How Jankovics Marcell isn’t on every short list of animation’s all-time masters, I will never understand. His Feherlofia remains one of the most beautiful films I’ve seen, and although I haven’t had a chance to see his 2011 masterwork The Tragedy of Man, it looks like one of the rare projects that actually lives up to its 30-years-in-the-making myth, animating history through era-appropriate styles. His mastery of movement, form and colour is absolutely breathtaking.

His 1974 short Sisyphus only uses two of the three, sticking to black-and-white for its two-minute run, but it is a masterclass in animated elegance. The way he alters the level of detail as Sisyphus strains in his task, from flexed muscles to smooth forms to something like a calligraphic stick-figure, a few evocative brush strokes that leave the image largely implied—it conveys energy and exertion and outright exhaustion with a practiced efficiency that’s nowhere near as simple as it seems.

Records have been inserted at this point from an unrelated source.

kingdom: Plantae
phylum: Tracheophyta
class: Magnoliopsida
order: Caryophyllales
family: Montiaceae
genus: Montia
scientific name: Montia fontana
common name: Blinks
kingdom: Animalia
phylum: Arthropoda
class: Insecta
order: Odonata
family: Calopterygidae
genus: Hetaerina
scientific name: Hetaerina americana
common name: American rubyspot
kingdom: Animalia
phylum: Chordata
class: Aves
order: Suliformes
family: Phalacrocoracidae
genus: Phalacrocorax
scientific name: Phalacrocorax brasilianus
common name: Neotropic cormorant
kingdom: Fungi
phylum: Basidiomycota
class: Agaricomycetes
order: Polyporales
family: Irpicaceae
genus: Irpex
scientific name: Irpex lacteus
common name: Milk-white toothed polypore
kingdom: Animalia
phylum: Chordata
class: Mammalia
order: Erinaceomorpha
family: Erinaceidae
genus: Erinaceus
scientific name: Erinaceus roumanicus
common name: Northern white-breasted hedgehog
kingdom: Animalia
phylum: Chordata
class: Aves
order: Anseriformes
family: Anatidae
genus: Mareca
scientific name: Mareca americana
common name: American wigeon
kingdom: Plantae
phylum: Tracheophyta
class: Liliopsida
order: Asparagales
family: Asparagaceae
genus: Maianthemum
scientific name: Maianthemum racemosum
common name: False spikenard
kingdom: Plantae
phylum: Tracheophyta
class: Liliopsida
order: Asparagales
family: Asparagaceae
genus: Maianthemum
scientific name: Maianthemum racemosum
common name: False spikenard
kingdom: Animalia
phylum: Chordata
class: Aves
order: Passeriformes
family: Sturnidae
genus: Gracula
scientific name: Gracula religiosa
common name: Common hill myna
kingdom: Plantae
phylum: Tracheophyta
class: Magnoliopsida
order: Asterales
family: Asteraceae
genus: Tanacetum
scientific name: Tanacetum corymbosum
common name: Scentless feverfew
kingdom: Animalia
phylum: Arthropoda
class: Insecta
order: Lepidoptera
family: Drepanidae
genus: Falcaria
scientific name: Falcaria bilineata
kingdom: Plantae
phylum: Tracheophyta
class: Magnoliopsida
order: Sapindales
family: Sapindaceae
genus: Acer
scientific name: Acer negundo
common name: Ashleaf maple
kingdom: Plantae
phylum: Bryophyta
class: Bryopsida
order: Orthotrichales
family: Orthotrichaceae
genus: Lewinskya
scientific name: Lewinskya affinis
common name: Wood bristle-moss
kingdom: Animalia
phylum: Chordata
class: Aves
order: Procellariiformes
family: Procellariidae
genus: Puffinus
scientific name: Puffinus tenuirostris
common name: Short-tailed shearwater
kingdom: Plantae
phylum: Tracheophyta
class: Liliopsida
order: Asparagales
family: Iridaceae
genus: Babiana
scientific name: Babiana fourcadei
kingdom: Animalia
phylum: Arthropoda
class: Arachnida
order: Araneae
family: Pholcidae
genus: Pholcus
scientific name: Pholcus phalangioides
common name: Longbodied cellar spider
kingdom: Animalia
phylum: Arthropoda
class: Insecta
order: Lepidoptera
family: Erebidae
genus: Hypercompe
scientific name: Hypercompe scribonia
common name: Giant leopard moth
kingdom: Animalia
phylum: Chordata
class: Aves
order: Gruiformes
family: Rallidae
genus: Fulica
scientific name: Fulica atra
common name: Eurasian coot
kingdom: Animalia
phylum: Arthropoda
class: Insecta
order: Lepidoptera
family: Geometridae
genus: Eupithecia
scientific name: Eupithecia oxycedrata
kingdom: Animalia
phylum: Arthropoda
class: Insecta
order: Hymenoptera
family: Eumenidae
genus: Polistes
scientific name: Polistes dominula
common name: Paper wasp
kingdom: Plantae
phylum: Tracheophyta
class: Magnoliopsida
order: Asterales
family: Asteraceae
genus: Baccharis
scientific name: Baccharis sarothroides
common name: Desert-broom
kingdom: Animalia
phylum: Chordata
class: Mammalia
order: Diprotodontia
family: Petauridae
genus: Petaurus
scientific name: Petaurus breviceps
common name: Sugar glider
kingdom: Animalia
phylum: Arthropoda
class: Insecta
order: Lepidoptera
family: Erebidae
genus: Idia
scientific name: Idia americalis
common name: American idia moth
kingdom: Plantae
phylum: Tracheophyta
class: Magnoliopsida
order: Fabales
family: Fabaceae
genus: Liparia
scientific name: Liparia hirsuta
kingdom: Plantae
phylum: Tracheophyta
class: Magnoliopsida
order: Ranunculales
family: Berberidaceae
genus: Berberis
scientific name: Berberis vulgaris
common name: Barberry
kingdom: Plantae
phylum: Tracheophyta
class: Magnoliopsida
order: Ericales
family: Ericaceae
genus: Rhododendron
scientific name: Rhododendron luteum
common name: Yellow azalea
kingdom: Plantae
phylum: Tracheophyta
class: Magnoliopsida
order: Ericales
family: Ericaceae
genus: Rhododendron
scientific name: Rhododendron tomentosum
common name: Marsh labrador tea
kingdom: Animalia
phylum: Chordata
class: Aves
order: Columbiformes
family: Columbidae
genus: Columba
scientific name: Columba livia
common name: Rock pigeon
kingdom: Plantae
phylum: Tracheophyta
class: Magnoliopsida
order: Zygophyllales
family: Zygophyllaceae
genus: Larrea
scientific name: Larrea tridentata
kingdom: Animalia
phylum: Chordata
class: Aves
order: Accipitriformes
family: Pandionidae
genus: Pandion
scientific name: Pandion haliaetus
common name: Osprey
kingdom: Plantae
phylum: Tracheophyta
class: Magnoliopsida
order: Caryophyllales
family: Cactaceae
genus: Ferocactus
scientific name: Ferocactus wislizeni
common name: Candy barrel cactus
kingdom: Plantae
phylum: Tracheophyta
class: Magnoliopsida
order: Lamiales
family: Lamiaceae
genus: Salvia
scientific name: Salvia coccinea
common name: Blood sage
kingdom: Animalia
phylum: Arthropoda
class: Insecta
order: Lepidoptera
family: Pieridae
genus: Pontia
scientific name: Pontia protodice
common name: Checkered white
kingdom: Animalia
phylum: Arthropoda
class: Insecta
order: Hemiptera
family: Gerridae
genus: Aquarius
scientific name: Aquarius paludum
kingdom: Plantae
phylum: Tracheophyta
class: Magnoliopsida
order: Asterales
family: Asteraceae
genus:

The soundtrack (apparently recorded by Marcell himself as he pushed against a wall) is overbearing at times, a little too realistic for the otherwise impressionist film, but the actual movement is almost painfully visceral.

Marcell gives his Sisyphus a slightly different ending than the typical myth, which has the tragic figure cursed to forever push a rock up a hill only to watch it roll back to the bottom again and again. The task still seems eternally unfinished in this version, but it at least gives Sisyphus an illusion of forward momentum, without the frustration of seeing his work reset after every effort. Whether that’s more optimistic is hard to say, but given how vividly Marcell shows the effort, it’s certainly a bit more merciful.